### AIM OF THE TASK
Every entry should be duplicated verbatim, and no picture may appear in the copy.

* * *

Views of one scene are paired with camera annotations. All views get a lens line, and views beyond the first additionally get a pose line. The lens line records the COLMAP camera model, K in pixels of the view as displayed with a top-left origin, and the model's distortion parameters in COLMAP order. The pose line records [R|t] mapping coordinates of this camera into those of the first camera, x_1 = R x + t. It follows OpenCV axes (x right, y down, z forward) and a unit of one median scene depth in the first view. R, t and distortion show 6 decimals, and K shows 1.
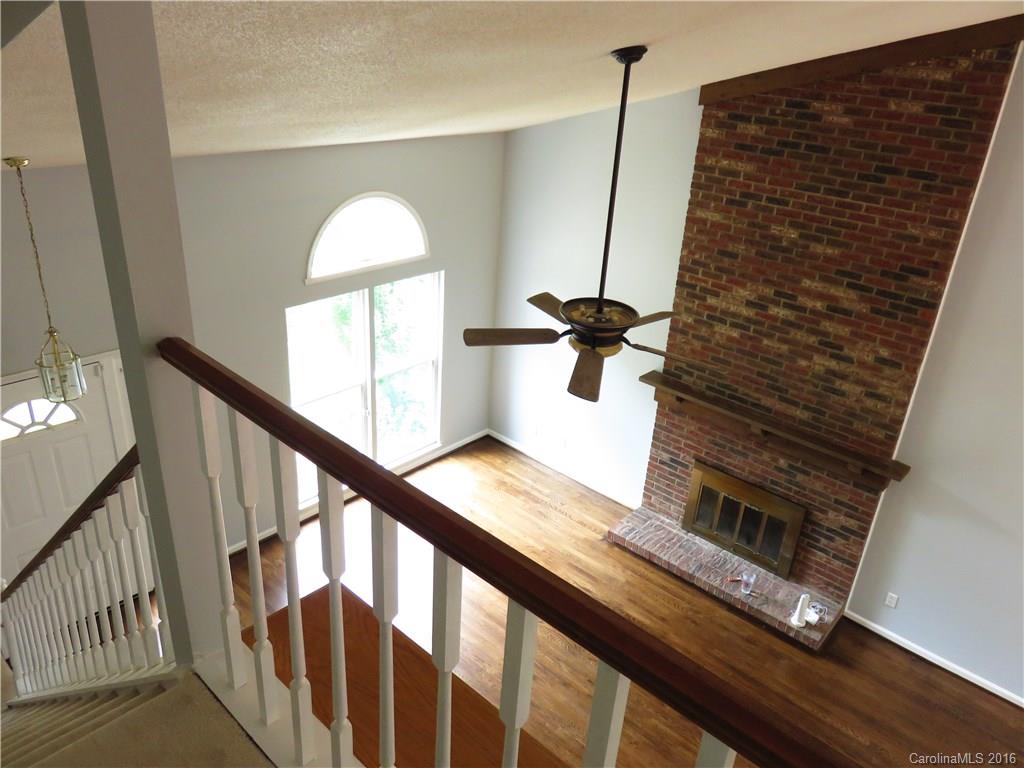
lens RADIAL K [[775.8, 0, 512.1], [0, 775.8, 385.8], [0, 0, 1]] dist [-0.014981, 0.009213]
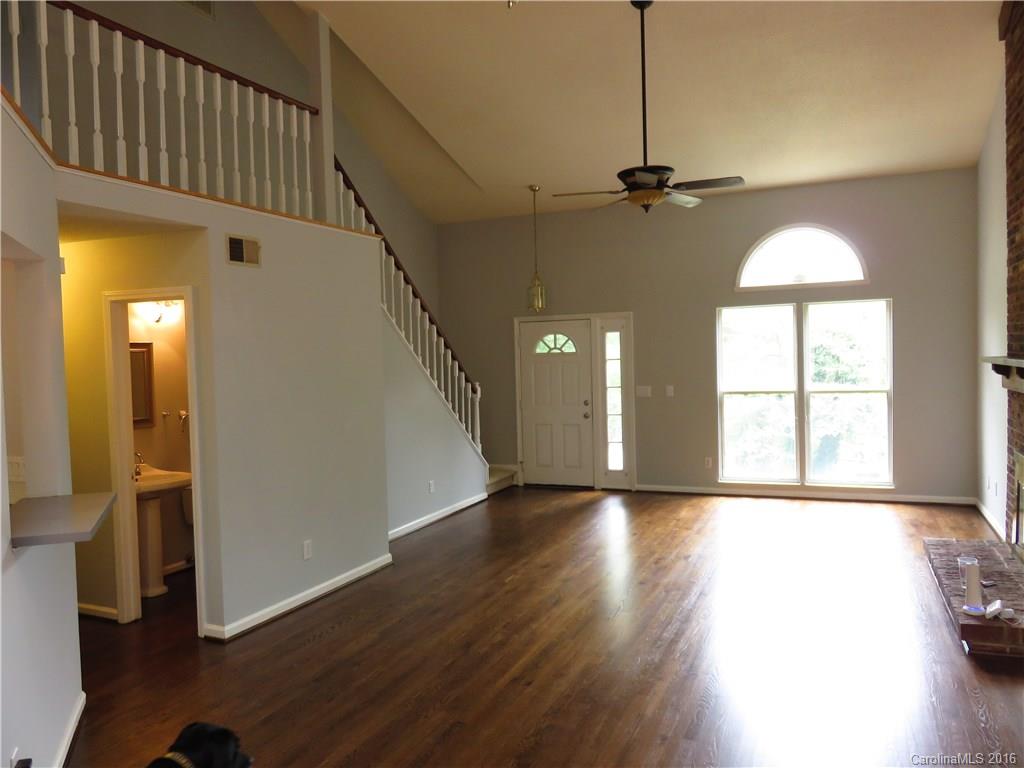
lens RADIAL K [[775.8, 0, 517.3], [0, 775.8, 383.5], [0, 0, 1]] dist [-0.014981, 0.009213]
pose [[0.322077, -0.021825, -0.946462, 1.457238], [-0.360909, 0.921407, -0.144063, 0.573439], [0.875220, 0.387986, 0.288887, 0.591689]]
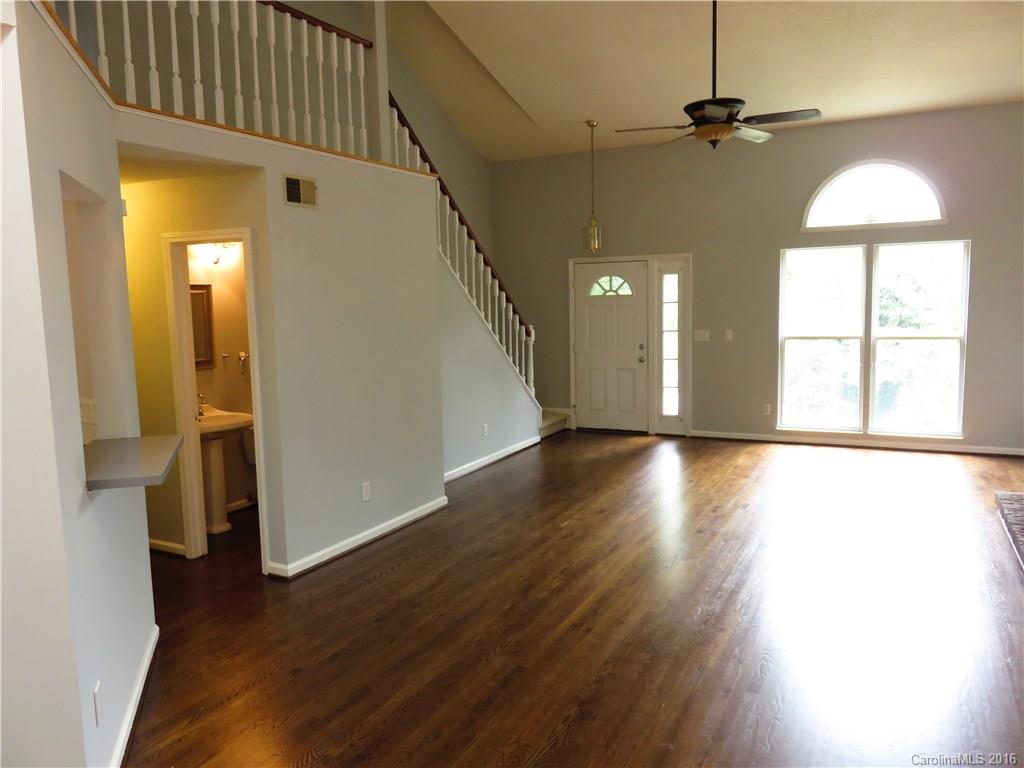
lens RADIAL K [[775.8, 0, 514.6], [0, 775.8, 384.9], [0, 0, 1]] dist [-0.014981, 0.009213]
pose [[0.260691, 0.055413, -0.963831, 1.428355], [-0.375824, 0.925424, -0.048446, 0.572016], [0.889267, 0.374860, 0.262075, 0.578497]]
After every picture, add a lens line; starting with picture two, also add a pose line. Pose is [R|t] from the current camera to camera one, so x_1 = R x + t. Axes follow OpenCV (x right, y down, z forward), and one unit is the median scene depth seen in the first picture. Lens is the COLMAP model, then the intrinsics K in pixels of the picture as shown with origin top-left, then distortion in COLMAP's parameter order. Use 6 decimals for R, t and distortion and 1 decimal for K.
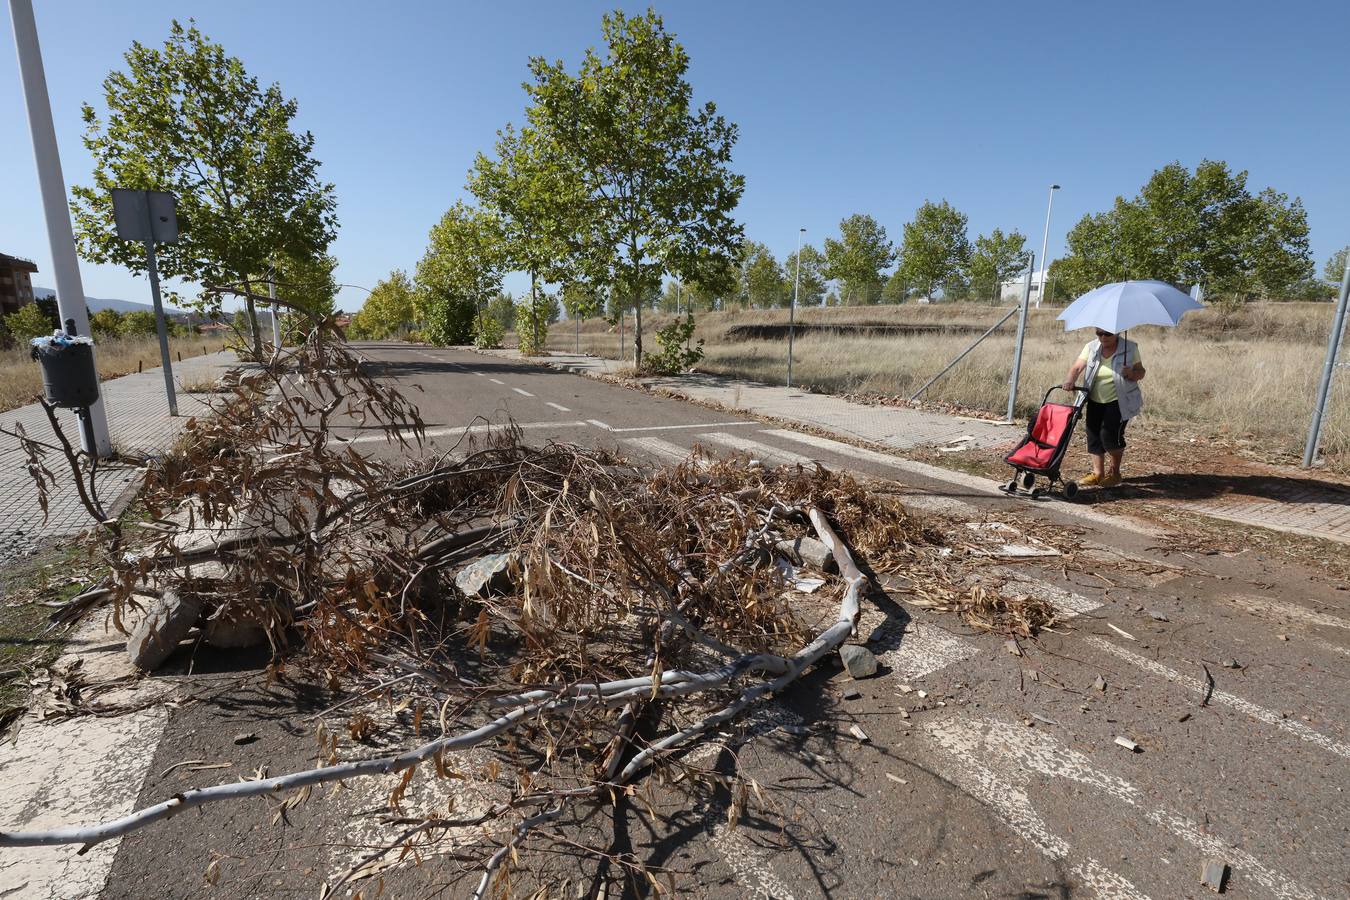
lens RADIAL K [[620.9, 0, 675.0], [0, 620.9, 450.0], [0, 0, 1]] dist [-0.046141, 0.015283]
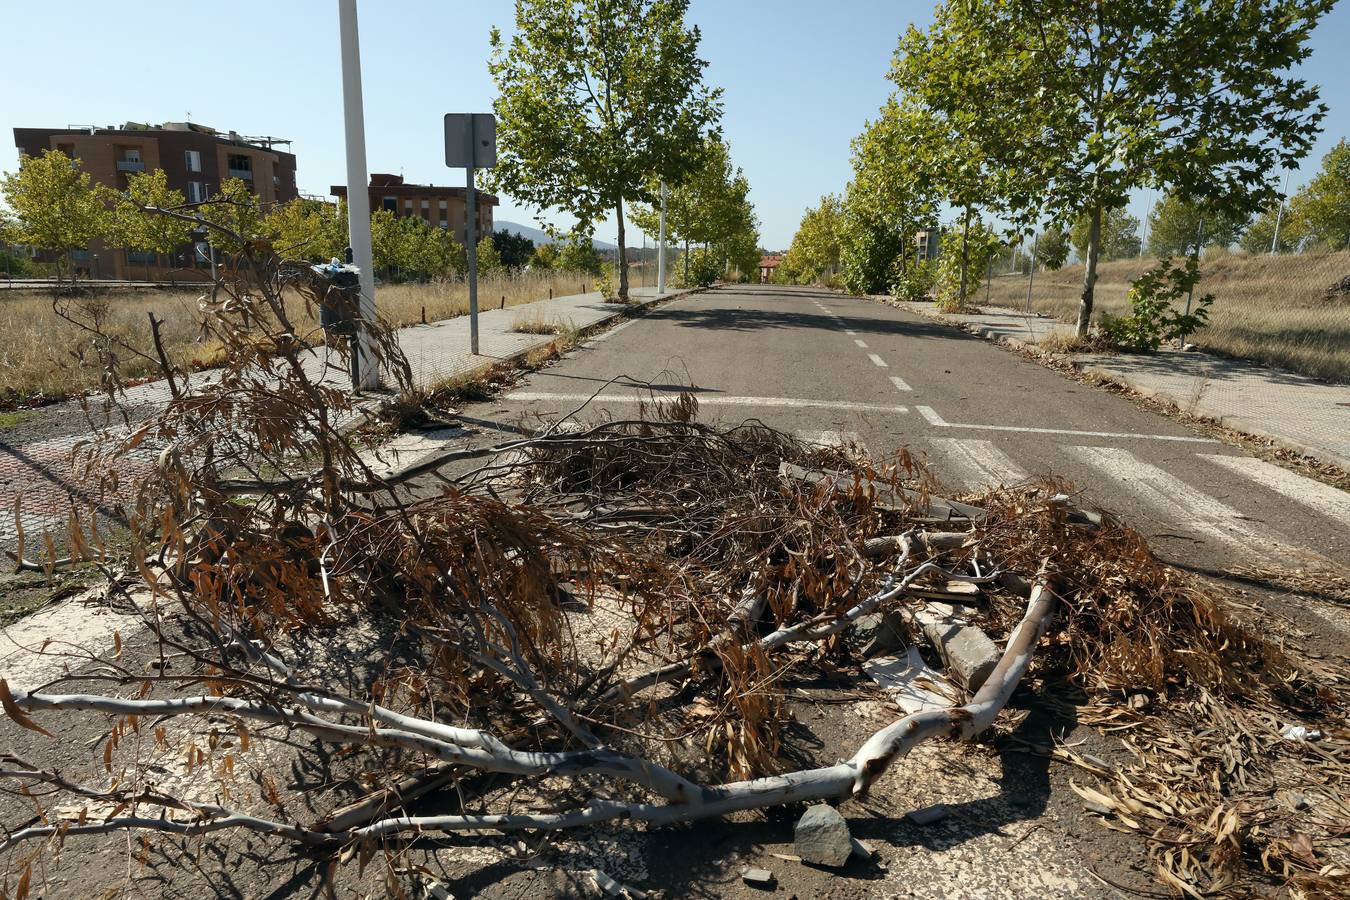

* * *

### WRITTEN RESPONSE
Views of one scene are paired with camera annotations. All views get a lens line, and views beyond the first additionally get a pose line. The lens line records the COLMAP camera model, K in pixels of the view as displayed with a top-left origin, and the model's distortion parameters in COLMAP order. The pose line records [R|t] mapping coordinates of this camera into those of the first camera, x_1 = R x + t. It follows OpenCV axes (x right, y down, z forward) and a unit of one median scene depth in the first view. R, t and distortion show 6 decimals, and K shows 1.
lens RADIAL K [[775.8, 0, 512.1], [0, 775.8, 385.8], [0, 0, 1]] dist [-0.014981, 0.009213]
lens RADIAL K [[775.8, 0, 517.3], [0, 775.8, 383.5], [0, 0, 1]] dist [-0.014981, 0.009213]
pose [[0.322077, -0.021825, -0.946462, 1.457238], [-0.360909, 0.921407, -0.144063, 0.573439], [0.875220, 0.387986, 0.288887, 0.591689]]
lens RADIAL K [[775.8, 0, 514.6], [0, 775.8, 384.9], [0, 0, 1]] dist [-0.014981, 0.009213]
pose [[0.260691, 0.055413, -0.963831, 1.428355], [-0.375824, 0.925424, -0.048446, 0.572016], [0.889267, 0.374860, 0.262075, 0.578497]]
After every picture, add a lens line; starting with picture two, also add a pose line. Pose is [R|t] from the current camera to camera one, so x_1 = R x + t. Axes follow OpenCV (x right, y down, z forward), and one unit is the median scene depth seen in the first picture. Lens is the COLMAP model, then the intrinsics K in pixels of the picture as shown with origin top-left, then distortion in COLMAP's parameter order. Use 6 decimals for R, t and distortion and 1 decimal for K.
lens RADIAL K [[620.9, 0, 675.0], [0, 620.9, 450.0], [0, 0, 1]] dist [-0.046141, 0.015283]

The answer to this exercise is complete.